Cold Cave

In 2013, Cold Cave’s Wes Eisold had just released a single called “People Are Poison.” He was detoxing from the bad vibes that surrounded 2011’s Cherish the Light Years, the band’s final release for Matador, and recovering from professional backlash after booking controversial noise artist Boyd Rice as a tour opener. But his own vision of his band’s frosty darkwave sound was more positive, and in the years since, Eisold has tried to bring the two into alignment. Cold Cave downsized, releasing singles at a slow, steady drip on their own Heartworm Press. After years of chaotic personnel shifts, Eisold shares songwriting duties with his wife, Amy Lee; their son Rainer adds childish vocal color and harmonica. Guitarist Anthony Anzaldo is a founding member of Ceremony, a band that traced a similar path from hardcore to gloomy post-punk.

At seven songs and 32 minutes, Cold Cave’s new compilation Fate in Seven Lessons is not quite an album, yet too substantial to qualify as an EP. Each of its seven tracks present an easily identifiable theme (“the New Order one,” “the Depeche Mode one”) to lure the casual observer, promising thrills for all ages and minimal risk. On 2014’s Full Cold Moon compilation, Cold Cave erred towards minimalist and morose, an understandable reaction to Cherish the Light Years’ brickwalled bluster. Fate in Seven Lessons walks a middle path, genuflecting towards goth-pop royalty, establishing a liaison between Cruel World headliners and newer bands who now consider Cold Cave elder statesmen.

Resolutely mid-fi production continues to subdue Eisold’s vocals, blunting the rock-star charisma that separated Cold Cave from their peers, but it no longer feels like penance for having aspired to actual rock stardom. Fate in Seven Lessons recalls Cold Cave’s penchant for wearing all black leather at scorching summer festival dates: the presentation begs to be called “spooky,” but they’re having fun with it. Their idea of post-punk is more New Order than Joy Division, and the gnarly, sawtooth basslines of “Prayer From Nowhere” signal trashy fun rather than menace.
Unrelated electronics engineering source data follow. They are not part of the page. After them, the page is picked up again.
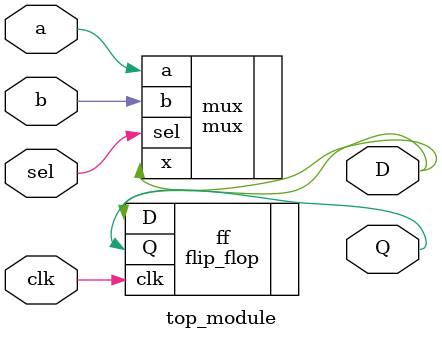
<source format=v>
`timescale 1ns/1ps

module top_module(
input wire sel, a,b,clk,
output wire D,
output wire Q
);
generate

flip_flop ff(
.clk(clk),
.D(D),
.Q(Q)

);

mux mux(
.a(a),
.b(b),
.sel(sel),
.x(D)

);
endgenerate
endmodule

</source>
The most memorable lyrics play on Eisold’s vampiric image; “I thought substance abuse could be cute/But now I dream of silence and gardens” is wordplay more fitting for a guy wearing an argyle sweater.
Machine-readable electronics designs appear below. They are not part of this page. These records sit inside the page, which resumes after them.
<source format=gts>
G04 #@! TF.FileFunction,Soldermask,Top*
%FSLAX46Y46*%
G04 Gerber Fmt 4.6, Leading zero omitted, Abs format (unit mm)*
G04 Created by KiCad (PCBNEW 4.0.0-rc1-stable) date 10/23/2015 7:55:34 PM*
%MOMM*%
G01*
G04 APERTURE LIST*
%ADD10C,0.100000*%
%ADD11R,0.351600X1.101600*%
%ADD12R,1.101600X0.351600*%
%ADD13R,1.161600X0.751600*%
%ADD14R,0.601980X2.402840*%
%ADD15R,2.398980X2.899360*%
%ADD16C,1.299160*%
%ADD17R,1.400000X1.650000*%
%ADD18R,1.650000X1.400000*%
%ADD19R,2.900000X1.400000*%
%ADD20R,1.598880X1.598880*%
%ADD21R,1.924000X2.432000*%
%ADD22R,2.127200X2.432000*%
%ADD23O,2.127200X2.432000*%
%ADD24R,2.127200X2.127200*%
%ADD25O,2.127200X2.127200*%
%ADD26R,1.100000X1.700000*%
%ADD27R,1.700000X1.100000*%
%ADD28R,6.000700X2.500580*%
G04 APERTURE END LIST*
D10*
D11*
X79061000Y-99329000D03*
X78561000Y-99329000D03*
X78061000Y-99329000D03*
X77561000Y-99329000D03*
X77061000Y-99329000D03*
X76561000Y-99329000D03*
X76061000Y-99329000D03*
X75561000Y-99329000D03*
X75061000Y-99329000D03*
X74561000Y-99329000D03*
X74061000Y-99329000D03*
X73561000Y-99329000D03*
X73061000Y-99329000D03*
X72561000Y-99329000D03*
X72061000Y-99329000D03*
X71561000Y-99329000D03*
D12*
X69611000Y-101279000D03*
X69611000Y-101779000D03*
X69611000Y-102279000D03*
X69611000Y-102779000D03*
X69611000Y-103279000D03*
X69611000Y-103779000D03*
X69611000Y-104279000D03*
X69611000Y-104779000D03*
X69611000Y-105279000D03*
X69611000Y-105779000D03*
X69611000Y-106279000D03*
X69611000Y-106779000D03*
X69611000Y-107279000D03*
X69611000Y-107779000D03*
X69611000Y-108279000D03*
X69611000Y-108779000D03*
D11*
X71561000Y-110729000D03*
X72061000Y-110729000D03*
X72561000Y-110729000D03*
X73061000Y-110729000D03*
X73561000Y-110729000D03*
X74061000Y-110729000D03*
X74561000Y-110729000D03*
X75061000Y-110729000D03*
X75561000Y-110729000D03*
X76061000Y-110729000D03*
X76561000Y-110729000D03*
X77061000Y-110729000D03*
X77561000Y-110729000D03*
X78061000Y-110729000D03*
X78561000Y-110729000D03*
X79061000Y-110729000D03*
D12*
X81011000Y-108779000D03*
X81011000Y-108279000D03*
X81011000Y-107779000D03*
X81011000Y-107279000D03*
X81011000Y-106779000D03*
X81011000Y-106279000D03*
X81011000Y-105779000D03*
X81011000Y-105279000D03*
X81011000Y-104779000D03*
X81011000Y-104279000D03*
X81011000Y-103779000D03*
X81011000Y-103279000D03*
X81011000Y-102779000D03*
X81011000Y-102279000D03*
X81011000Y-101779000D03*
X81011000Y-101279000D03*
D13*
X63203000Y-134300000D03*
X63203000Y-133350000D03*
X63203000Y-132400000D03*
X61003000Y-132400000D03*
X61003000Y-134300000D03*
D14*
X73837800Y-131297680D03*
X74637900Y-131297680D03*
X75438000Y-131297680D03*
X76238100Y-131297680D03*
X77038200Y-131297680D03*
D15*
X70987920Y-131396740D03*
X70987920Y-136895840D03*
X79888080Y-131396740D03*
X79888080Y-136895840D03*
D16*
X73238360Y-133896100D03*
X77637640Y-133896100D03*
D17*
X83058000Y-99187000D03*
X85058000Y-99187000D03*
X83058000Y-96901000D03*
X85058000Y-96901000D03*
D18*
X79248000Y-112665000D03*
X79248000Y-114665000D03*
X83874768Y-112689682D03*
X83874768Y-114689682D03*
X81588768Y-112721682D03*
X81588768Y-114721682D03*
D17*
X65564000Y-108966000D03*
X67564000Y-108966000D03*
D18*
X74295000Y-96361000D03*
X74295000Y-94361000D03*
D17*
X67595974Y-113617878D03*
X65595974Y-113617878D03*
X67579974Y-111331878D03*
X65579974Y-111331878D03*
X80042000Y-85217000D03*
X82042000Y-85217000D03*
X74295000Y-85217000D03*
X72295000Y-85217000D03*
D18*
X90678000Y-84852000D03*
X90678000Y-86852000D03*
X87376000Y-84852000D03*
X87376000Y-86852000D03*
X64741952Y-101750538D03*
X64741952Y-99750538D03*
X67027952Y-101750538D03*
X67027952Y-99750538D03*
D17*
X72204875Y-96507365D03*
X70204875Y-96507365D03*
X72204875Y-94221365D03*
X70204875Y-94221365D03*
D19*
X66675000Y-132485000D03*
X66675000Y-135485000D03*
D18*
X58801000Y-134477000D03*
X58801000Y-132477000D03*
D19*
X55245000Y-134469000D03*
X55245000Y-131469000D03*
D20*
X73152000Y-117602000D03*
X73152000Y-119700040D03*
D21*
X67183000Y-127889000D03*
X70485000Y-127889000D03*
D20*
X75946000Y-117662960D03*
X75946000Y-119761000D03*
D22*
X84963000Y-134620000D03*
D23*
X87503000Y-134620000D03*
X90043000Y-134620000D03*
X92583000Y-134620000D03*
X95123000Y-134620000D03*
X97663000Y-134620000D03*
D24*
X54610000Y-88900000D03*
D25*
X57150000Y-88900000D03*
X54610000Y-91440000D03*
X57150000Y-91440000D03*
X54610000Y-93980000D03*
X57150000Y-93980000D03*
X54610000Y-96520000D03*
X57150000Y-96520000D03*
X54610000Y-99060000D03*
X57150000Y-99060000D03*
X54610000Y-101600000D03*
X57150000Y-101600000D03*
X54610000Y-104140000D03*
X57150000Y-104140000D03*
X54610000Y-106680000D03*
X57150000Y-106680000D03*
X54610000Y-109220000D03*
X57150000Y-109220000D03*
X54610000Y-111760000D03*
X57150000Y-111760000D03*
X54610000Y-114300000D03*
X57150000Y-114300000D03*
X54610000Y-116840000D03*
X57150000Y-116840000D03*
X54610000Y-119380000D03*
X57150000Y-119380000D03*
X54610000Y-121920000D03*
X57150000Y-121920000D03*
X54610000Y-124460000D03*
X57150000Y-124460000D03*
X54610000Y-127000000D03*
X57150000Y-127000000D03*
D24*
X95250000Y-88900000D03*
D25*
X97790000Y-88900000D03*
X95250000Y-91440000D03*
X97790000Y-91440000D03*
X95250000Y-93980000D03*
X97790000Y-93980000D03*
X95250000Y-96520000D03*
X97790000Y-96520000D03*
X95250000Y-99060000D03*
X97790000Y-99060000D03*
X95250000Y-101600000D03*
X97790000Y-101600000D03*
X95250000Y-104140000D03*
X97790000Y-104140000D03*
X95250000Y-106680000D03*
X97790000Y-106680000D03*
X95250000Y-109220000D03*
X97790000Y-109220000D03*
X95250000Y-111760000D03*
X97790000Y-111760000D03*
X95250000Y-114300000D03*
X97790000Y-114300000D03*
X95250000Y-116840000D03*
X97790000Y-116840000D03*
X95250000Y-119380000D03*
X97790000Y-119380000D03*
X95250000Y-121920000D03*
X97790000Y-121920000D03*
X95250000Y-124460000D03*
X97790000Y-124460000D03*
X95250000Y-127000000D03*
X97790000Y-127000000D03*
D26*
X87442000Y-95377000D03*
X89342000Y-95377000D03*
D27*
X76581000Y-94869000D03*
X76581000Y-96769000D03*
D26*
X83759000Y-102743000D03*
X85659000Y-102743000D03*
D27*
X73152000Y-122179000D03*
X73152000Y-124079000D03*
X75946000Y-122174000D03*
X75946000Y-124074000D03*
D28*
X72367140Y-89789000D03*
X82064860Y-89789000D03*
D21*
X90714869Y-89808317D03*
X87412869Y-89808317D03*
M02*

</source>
Though Fate in Seven Lessons earns its claim to “return to form,” it awkwardly finds itself competing with the very record that broke that form. Later this year, Cold Cave will play tenth anniversary shows for Cherish the Light Years, a collection of roaring, jet-black jock jams that did not make Eisold famous but put him through all of the Behind the Music drama anyway. No other band from this realm has aspired to make an album with its maniacal, moonshot ambition. The aim of Fate in Seven Lessons is more obvious: Modern English’s lawyers might be interested in the chorus of “Love Is All,” while “Happy Birthday Dark Star” takes significant liberties with the Cure’s “How Beautiful You Are.” “Psalm 23” unlocks memories of “The Hearts Filthy Lesson,” or just the general sound of David Bowie and Depeche Mode adjusting to industrial and big-tent electronica. “Night Light” begins in a fog of sustained synths before the sequenced beat drops. There’s probably a half-dozen New Order songs that pulled the same trick, but why deny the most euphoric song Cold Cave have ever written? Their diehard fans know all these references and the band is done trying to court anyone else.